When civil rights attorney Gil McGuire took to the pages of the Los Angeles Times to respond to actor Michael Douglas’ widely distributed article about his son’s own vile encounter with anti-Semitism, McGuire disparaged Douglas for conflating anti-Israel criticism with anti-Semitism. In so doing, McGuire inadvertently betrayed the myopia of the progressive view of both anti-Semitism and anti-Israel criticism. This limited vision comes from focusing on the Israeli occupation devoid of any historical context.
Israel is not above criticism, and as McGuire and most progressives undoubtedly know, Israelis themselves roundly and freely criticize their government. Arab members of the Knesset stand in the legislative body to launch vitriolic attacks that would be found abhorrent in most Western democracies. In Middle East tyrannies, any legislator who engaged in such attacks would find himself facing a quick appointment with the executioner.

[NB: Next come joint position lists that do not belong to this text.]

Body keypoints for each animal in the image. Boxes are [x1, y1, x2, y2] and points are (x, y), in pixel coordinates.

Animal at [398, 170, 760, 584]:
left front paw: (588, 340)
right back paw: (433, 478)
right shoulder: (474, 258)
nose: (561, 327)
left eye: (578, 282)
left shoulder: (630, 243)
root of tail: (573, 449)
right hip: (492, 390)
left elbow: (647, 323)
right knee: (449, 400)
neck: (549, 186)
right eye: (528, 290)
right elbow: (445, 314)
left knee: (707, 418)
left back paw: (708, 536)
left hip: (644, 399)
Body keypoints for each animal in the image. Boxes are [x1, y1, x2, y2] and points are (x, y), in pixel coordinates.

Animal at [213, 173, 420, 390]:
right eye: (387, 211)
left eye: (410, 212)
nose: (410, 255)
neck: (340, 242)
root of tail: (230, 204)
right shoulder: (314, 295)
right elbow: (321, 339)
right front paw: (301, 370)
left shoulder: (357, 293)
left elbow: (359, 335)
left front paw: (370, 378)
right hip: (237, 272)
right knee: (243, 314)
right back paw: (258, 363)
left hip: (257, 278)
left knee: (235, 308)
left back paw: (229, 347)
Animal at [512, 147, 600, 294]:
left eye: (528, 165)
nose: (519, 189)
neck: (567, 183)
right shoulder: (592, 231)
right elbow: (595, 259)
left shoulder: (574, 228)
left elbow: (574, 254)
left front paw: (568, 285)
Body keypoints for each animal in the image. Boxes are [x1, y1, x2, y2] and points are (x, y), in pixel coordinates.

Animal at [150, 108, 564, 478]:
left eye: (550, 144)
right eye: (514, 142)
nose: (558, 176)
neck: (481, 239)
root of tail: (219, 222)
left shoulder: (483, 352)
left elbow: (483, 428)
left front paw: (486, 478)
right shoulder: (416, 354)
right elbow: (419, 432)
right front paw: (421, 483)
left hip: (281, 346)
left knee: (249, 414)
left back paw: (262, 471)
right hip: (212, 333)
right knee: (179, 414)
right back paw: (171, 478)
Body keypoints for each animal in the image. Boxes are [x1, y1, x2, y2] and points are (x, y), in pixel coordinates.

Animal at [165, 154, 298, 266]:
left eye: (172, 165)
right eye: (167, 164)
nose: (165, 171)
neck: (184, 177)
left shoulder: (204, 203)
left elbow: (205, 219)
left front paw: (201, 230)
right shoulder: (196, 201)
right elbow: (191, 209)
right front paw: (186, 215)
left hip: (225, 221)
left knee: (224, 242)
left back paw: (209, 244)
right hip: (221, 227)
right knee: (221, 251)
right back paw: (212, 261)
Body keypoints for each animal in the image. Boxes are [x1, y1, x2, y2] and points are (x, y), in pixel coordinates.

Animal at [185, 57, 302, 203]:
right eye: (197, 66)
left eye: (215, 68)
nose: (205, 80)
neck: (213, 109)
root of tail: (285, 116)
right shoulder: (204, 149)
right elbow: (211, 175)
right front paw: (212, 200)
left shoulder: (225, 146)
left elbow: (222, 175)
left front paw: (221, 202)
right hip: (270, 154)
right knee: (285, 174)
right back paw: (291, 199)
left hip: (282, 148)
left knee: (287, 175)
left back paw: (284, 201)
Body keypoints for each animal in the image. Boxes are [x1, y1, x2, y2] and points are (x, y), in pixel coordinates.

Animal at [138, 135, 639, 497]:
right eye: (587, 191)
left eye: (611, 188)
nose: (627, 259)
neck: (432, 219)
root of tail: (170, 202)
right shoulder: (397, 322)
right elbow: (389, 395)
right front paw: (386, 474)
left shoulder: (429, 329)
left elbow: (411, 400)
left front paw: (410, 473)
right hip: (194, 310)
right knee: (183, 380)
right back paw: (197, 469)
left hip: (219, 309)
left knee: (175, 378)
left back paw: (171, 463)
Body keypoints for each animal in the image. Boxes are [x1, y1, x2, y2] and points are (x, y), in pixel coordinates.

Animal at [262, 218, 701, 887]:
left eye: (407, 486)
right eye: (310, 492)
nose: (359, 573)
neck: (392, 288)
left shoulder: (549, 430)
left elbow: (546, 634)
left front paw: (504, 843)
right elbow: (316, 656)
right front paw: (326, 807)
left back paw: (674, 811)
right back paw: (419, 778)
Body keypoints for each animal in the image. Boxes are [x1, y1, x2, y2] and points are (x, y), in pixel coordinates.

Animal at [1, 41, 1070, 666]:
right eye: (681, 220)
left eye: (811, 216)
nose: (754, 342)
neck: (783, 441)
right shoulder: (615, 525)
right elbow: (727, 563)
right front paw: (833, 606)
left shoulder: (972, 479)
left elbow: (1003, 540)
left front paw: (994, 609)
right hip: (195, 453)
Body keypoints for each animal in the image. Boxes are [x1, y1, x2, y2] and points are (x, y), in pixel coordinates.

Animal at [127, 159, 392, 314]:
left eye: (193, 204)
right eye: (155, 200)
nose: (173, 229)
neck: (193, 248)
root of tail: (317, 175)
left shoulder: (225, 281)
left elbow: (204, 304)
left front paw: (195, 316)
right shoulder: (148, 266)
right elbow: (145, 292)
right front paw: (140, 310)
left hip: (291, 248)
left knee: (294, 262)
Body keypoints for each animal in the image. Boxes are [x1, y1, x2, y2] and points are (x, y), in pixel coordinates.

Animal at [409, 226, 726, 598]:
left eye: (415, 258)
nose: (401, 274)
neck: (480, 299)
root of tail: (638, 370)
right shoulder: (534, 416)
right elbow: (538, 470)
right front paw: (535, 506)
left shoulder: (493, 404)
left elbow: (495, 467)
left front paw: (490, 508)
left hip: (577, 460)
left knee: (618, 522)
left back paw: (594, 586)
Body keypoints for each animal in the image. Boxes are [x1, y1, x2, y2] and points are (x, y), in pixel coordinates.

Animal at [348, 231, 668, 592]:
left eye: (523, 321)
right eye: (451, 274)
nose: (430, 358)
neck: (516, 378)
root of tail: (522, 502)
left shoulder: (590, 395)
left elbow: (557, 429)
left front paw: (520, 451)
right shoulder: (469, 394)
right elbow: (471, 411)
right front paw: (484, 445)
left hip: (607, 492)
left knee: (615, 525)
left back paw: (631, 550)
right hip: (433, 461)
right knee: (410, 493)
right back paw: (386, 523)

So, at the risk of stating both the obvious and the unnecessary, criticism of Israel’s policies is not anti-Semitism. Certain types of criticism are, as both the Department of State and the European Union have stated. Among these are references to Israelis as Nazis, talk of a Palestinian Holocaust, denying the right of Israel to defend itself in the face of aggression, actively discussing whether Israel has a right to exist, or holding Israel to a standard to which no other nation is held.